## TASK OBJECTIVE:
Please copy every line below that contains the string "Getting".
:::
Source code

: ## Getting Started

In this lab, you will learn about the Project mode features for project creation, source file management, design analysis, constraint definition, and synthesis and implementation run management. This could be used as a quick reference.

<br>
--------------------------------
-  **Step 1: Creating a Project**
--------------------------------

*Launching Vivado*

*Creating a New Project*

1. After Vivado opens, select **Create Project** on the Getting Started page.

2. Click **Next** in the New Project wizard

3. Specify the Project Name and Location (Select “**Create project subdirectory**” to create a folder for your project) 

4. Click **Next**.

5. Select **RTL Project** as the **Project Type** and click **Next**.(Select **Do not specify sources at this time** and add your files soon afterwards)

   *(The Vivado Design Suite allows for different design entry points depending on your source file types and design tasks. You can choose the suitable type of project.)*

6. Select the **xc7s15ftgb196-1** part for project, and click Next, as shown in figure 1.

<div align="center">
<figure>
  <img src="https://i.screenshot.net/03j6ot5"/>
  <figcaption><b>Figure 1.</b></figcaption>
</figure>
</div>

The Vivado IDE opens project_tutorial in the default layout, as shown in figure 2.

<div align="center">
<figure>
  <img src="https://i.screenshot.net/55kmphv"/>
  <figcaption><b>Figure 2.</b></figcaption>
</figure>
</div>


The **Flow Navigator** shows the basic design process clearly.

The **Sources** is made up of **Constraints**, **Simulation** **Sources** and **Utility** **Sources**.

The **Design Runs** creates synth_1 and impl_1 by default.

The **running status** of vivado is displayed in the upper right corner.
:::
## SOLUTION TO THIS TASK:
: ## Getting Started
1. After Vivado opens, select **Create Project** on the Getting Started page.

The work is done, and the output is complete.